(Stored data entries)
━━━━━━━━━━━━━━━━━━━━
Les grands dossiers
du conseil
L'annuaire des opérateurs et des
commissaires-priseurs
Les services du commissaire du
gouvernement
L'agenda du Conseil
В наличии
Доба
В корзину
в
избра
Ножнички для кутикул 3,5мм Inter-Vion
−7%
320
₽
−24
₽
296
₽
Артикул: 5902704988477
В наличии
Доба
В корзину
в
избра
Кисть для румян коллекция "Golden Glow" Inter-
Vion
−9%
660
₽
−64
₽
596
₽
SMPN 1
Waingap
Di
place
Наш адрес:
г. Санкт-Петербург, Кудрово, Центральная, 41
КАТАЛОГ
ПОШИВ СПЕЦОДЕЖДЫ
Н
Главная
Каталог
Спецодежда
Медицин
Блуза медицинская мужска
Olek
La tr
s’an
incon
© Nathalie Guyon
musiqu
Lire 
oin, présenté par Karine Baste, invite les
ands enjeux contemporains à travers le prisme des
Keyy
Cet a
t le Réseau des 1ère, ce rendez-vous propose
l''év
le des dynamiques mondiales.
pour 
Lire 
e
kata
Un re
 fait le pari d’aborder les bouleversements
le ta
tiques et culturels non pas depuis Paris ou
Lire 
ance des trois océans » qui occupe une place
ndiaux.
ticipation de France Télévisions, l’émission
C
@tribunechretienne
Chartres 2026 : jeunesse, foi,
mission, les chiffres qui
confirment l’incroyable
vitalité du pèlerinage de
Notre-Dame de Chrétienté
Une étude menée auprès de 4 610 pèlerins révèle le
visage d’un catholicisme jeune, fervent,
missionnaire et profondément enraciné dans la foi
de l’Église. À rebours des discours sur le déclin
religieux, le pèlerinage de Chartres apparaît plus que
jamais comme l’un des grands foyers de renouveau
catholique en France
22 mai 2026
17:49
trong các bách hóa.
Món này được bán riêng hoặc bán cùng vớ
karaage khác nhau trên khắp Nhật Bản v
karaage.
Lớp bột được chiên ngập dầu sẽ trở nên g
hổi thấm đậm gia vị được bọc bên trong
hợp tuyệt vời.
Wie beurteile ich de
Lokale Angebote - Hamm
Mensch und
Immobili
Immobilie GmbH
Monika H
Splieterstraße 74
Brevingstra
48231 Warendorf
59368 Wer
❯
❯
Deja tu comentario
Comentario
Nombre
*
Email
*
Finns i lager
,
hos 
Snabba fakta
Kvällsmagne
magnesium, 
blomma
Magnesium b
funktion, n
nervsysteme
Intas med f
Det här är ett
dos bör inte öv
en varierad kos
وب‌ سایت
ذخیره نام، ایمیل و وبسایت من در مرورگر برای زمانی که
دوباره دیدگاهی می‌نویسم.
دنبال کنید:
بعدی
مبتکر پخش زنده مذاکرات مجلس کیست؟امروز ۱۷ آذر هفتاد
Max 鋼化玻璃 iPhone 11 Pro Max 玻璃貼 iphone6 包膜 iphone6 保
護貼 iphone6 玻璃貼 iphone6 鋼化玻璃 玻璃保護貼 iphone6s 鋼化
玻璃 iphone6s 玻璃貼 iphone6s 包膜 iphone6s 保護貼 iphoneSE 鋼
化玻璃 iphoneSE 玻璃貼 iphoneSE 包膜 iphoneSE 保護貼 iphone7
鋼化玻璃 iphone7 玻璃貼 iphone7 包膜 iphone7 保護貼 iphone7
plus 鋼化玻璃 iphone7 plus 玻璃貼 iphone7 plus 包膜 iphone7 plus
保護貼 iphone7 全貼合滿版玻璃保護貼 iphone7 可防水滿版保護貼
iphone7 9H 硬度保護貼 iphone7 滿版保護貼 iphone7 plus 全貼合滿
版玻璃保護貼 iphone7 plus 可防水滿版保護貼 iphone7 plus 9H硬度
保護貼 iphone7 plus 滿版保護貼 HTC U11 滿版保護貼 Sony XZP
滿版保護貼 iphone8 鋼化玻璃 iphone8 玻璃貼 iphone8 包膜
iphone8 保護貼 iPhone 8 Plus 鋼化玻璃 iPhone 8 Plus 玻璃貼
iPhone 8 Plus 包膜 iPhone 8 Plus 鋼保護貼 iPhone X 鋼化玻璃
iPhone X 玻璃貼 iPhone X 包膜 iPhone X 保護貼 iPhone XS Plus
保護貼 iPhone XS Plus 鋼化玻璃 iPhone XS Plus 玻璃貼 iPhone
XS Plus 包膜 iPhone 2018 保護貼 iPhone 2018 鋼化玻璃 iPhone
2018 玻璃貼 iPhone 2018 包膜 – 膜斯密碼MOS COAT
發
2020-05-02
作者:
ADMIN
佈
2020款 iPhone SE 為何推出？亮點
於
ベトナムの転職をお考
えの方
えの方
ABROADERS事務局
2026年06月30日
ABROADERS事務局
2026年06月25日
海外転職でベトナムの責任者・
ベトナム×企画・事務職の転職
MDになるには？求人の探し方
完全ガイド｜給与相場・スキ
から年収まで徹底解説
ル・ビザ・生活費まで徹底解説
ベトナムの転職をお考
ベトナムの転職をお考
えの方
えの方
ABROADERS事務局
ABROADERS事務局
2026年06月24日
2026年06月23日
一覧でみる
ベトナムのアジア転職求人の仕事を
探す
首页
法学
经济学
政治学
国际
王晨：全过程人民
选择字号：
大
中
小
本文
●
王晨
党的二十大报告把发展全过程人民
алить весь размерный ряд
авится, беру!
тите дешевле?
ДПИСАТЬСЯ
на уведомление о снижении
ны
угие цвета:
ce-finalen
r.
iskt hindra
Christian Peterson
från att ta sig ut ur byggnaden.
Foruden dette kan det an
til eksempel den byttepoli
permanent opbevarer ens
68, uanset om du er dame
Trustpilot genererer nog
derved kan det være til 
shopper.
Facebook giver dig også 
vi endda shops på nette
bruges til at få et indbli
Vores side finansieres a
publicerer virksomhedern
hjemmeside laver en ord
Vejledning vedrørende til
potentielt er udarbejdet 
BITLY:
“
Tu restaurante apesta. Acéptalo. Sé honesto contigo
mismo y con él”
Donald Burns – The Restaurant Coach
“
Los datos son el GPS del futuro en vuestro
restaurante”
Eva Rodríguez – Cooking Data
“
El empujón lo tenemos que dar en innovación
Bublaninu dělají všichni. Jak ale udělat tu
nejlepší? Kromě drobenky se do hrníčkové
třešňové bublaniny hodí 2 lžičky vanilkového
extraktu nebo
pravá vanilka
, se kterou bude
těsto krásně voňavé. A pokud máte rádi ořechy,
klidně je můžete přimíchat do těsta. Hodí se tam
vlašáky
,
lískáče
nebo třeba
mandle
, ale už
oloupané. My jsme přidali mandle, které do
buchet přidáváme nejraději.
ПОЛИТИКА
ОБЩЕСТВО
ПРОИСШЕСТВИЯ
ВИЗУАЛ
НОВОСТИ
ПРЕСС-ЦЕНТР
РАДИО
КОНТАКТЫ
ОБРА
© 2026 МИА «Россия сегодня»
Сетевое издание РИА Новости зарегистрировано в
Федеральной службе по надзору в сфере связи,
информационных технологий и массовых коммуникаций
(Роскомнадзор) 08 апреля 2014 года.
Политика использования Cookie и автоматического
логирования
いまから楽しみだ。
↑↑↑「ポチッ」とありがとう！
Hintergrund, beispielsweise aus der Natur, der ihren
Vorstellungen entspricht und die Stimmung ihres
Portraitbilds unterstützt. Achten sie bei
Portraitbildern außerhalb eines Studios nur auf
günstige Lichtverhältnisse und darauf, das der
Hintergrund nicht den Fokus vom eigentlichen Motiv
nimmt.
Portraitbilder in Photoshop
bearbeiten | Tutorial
━━━━━━━━━━━━━━━━━━━━
Rename "В корзину" to "Купить" wherever it occurs in the entries above, and reproduce every other line unchanged.

REPLY
Les grands dossiers
du conseil
L'annuaire des opérateurs et des
commissaires-priseurs
Les services du commissaire du
gouvernement
L'agenda du Conseil
В наличии
Доба
Купить
в
избра
Ножнички для кутикул 3,5мм Inter-Vion
−7%
320
₽
−24
₽
296
₽
Артикул: 5902704988477
В наличии
Доба
Купить
в
избра
Кисть для румян коллекция "Golden Glow" Inter-
Vion
−9%
660
₽
−64
₽
596
₽
SMPN 1
Waingap
Di
place
Наш адрес:
г. Санкт-Петербург, Кудрово, Центральная, 41
КАТАЛОГ
ПОШИВ СПЕЦОДЕЖДЫ
Н
Главная
Каталог
Спецодежда
Медицин
Блуза медицинская мужска
Olek
La tr
s’an
incon
© Nathalie Guyon
musiqu
Lire 
oin, présenté par Karine Baste, invite les
ands enjeux contemporains à travers le prisme des
Keyy
Cet a
t le Réseau des 1ère, ce rendez-vous propose
l''év
le des dynamiques mondiales.
pour 
Lire 
e
kata
Un re
 fait le pari d’aborder les bouleversements
le ta
tiques et culturels non pas depuis Paris ou
Lire 
ance des trois océans » qui occupe une place
ndiaux.
ticipation de France Télévisions, l’émission
C
@tribunechretienne
Chartres 2026 : jeunesse, foi,
mission, les chiffres qui
confirment l’incroyable
vitalité du pèlerinage de
Notre-Dame de Chrétienté
Une étude menée auprès de 4 610 pèlerins révèle le
visage d’un catholicisme jeune, fervent,
missionnaire et profondément enraciné dans la foi
de l’Église. À rebours des discours sur le déclin
religieux, le pèlerinage de Chartres apparaît plus que
jamais comme l’un des grands foyers de renouveau
catholique en France
22 mai 2026
17:49
trong các bách hóa.
Món này được bán riêng hoặc bán cùng vớ
karaage khác nhau trên khắp Nhật Bản v
karaage.
Lớp bột được chiên ngập dầu sẽ trở nên g
hổi thấm đậm gia vị được bọc bên trong
hợp tuyệt vời.
Wie beurteile ich de
Lokale Angebote - Hamm
Mensch und
Immobili
Immobilie GmbH
Monika H
Splieterstraße 74
Brevingstra
48231 Warendorf
59368 Wer
❯
❯
Deja tu comentario
Comentario
Nombre
*
Email
*
Finns i lager
,
hos 
Snabba fakta
Kvällsmagne
magnesium, 
blomma
Magnesium b
funktion, n
nervsysteme
Intas med f
Det här är ett
dos bör inte öv
en varierad kos
وب‌ سایت
ذخیره نام، ایمیل و وبسایت من در مرورگر برای زمانی که
دوباره دیدگاهی می‌نویسم.
دنبال کنید:
بعدی
مبتکر پخش زنده مذاکرات مجلس کیست؟امروز ۱۷ آذر هفتاد
Max 鋼化玻璃 iPhone 11 Pro Max 玻璃貼 iphone6 包膜 iphone6 保
護貼 iphone6 玻璃貼 iphone6 鋼化玻璃 玻璃保護貼 iphone6s 鋼化
玻璃 iphone6s 玻璃貼 iphone6s 包膜 iphone6s 保護貼 iphoneSE 鋼
化玻璃 iphoneSE 玻璃貼 iphoneSE 包膜 iphoneSE 保護貼 iphone7
鋼化玻璃 iphone7 玻璃貼 iphone7 包膜 iphone7 保護貼 iphone7
plus 鋼化玻璃 iphone7 plus 玻璃貼 iphone7 plus 包膜 iphone7 plus
保護貼 iphone7 全貼合滿版玻璃保護貼 iphone7 可防水滿版保護貼
iphone7 9H 硬度保護貼 iphone7 滿版保護貼 iphone7 plus 全貼合滿
版玻璃保護貼 iphone7 plus 可防水滿版保護貼 iphone7 plus 9H硬度
保護貼 iphone7 plus 滿版保護貼 HTC U11 滿版保護貼 Sony XZP
滿版保護貼 iphone8 鋼化玻璃 iphone8 玻璃貼 iphone8 包膜
iphone8 保護貼 iPhone 8 Plus 鋼化玻璃 iPhone 8 Plus 玻璃貼
iPhone 8 Plus 包膜 iPhone 8 Plus 鋼保護貼 iPhone X 鋼化玻璃
iPhone X 玻璃貼 iPhone X 包膜 iPhone X 保護貼 iPhone XS Plus
保護貼 iPhone XS Plus 鋼化玻璃 iPhone XS Plus 玻璃貼 iPhone
XS Plus 包膜 iPhone 2018 保護貼 iPhone 2018 鋼化玻璃 iPhone
2018 玻璃貼 iPhone 2018 包膜 – 膜斯密碼MOS COAT
發
2020-05-02
作者:
ADMIN
佈
2020款 iPhone SE 為何推出？亮點
於
ベトナムの転職をお考
えの方
えの方
ABROADERS事務局
2026年06月30日
ABROADERS事務局
2026年06月25日
海外転職でベトナムの責任者・
ベトナム×企画・事務職の転職
MDになるには？求人の探し方
完全ガイド｜給与相場・スキ
から年収まで徹底解説
ル・ビザ・生活費まで徹底解説
ベトナムの転職をお考
ベトナムの転職をお考
えの方
えの方
ABROADERS事務局
ABROADERS事務局
2026年06月24日
2026年06月23日
一覧でみる
ベトナムのアジア転職求人の仕事を
探す
首页
法学
经济学
政治学
国际
王晨：全过程人民
选择字号：
大
中
小
本文
●
王晨
党的二十大报告把发展全过程人民
алить весь размерный ряд
авится, беру!
тите дешевле?
ДПИСАТЬСЯ
на уведомление о снижении
ны
угие цвета:
ce-finalen
r.
iskt hindra
Christian Peterson
från att ta sig ut ur byggnaden.
Foruden dette kan det an
til eksempel den byttepoli
permanent opbevarer ens
68, uanset om du er dame
Trustpilot genererer nog
derved kan det være til 
shopper.
Facebook giver dig også 
vi endda shops på nette
bruges til at få et indbli
Vores side finansieres a
publicerer virksomhedern
hjemmeside laver en ord
Vejledning vedrørende til
potentielt er udarbejdet 
BITLY:
“
Tu restaurante apesta. Acéptalo. Sé honesto contigo
mismo y con él”
Donald Burns – The Restaurant Coach
“
Los datos son el GPS del futuro en vuestro
restaurante”
Eva Rodríguez – Cooking Data
“
El empujón lo tenemos que dar en innovación
Bublaninu dělají všichni. Jak ale udělat tu
nejlepší? Kromě drobenky se do hrníčkové
třešňové bublaniny hodí 2 lžičky vanilkového
extraktu nebo
pravá vanilka
, se kterou bude
těsto krásně voňavé. A pokud máte rádi ořechy,
klidně je můžete přimíchat do těsta. Hodí se tam
vlašáky
,
lískáče
nebo třeba
mandle
, ale už
oloupané. My jsme přidali mandle, které do
buchet přidáváme nejraději.
ПОЛИТИКА
ОБЩЕСТВО
ПРОИСШЕСТВИЯ
ВИЗУАЛ
НОВОСТИ
ПРЕСС-ЦЕНТР
РАДИО
КОНТАКТЫ
ОБРА
© 2026 МИА «Россия сегодня»
Сетевое издание РИА Новости зарегистрировано в
Федеральной службе по надзору в сфере связи,
информационных технологий и массовых коммуникаций
(Роскомнадзор) 08 апреля 2014 года.
Политика использования Cookie и автоматического
логирования
いまから楽しみだ。
↑↑↑「ポチッ」とありがとう！
Hintergrund, beispielsweise aus der Natur, der ihren
Vorstellungen entspricht und die Stimmung ihres
Portraitbilds unterstützt. Achten sie bei
Portraitbildern außerhalb eines Studios nur auf
günstige Lichtverhältnisse und darauf, das der
Hintergrund nicht den Fokus vom eigentlichen Motiv
nimmt.
Portraitbilder in Photoshop
bearbeiten | Tutorial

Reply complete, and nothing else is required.